Reproduce word for word the passage of the bicycle forum thread below, between "The 'Vega was" and "in the day.", inclusive.

- Quoted passage:
★ ★ ★ ★ ★ ★ ★
But "Blue Collar" doesn't mean low end bikes and parts.


----------



## JmZ (Jan 10, 2004)

Looks like a definite rider. Enjoy.

I'm still running the STX front mech, it's one of the only two parts left from when I bought it (the other is the stem.  ).

The 'Vega was one of the first bikes that felt inspired. A production bike no doubt, but not the same as the Giant's/Specialized's, and the like that were all around when I got mine.

JmZ


----------



## jacdykema (Apr 10, 2006)

I agree. I always liked the look of the Vegas. The super skinny steel tubing is something I've always liked on bikes. Univega and Kona both did a good job of this on mid-level bikes as well as their higher end bikes back in the day.


----------



## Slimpee (Oct 3, 2007)

jacdykema said:


> As far as the shoes, of course they are hideous. That was the point.


Dude, the shoes are awesome. Anyone who equates the color of shoes, clothes, bikes, etc. w/ sexual orientation is a narrow-minded moron...

BTW, low-end components can work just fine, as many people has said. I'm running a 200 GS drivetrain w/ 9-spd bar-end shifters (worth more than the bike) on friction mode and everything works great. Some people seem to think that unless you're running the best components you might as well not waste your time. Screw those people, go ride. It's that much better when you pass 'em...


----------



## Slimpee (Oct 3, 2007)

Haha, I just noticed the Wal-Mart Kenda rear tire. I threw a new pair of those on my Kona and I actually kinda like 'em. I hate the look but I ride the bike on the street and to the trails so the connected tread in the middle helps 'em roll well and they seem to offer pretty decent traction off-road. They're probably not the most durable but I haven't had a problem yet...


----------



## stan4bikes (May 24, 2006)

*hmmmmm?*



Slimpee said:


> Dude, the shoes are awesome. Anyone who equates the color of shoes, clothes, bikes, etc. w/ sexual orientation is a narrow-minded moron...
★ ★ ★ ★ ★ ★ ★
- Records supplied:
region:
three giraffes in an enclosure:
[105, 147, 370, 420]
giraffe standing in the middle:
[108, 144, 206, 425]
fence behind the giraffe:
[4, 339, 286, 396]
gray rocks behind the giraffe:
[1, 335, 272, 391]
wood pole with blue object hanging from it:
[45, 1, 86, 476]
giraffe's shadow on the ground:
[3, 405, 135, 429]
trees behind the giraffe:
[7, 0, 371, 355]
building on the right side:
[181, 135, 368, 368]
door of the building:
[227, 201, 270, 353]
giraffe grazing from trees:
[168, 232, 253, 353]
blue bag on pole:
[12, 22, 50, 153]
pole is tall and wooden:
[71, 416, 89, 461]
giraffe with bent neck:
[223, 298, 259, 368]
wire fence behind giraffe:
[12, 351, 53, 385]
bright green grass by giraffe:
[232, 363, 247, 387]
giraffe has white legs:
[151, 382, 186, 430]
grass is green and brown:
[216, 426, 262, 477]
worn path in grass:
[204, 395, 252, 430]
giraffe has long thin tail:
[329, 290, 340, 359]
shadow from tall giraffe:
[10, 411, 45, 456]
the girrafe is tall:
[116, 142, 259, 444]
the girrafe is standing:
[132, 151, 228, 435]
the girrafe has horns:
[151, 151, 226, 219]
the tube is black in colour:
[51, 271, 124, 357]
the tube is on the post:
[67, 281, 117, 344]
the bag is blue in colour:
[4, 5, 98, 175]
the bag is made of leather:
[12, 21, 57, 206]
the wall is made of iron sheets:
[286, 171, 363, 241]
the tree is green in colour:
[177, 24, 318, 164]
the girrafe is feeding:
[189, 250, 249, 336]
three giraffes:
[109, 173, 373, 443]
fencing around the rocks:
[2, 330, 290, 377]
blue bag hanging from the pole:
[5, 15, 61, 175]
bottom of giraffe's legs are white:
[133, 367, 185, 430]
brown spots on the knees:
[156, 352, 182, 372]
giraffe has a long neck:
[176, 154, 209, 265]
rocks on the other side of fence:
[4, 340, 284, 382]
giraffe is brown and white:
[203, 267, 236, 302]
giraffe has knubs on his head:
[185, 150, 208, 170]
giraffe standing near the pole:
★ ★ ★ ★ ★ ★ ★
- Response:
The 'Vega was one of the first bikes that felt inspired. A production bike no doubt, but not the same as the Giant's/Specialized's, and the like that were all around when I got mine.

JmZ


----------



## jacdykema (Apr 10, 2006)

I agree. I always liked the look of the Vegas. The super skinny steel tubing is something I've always liked on bikes. Univega and Kona both did a good job of this on mid-level bikes as well as their higher end bikes back in the day.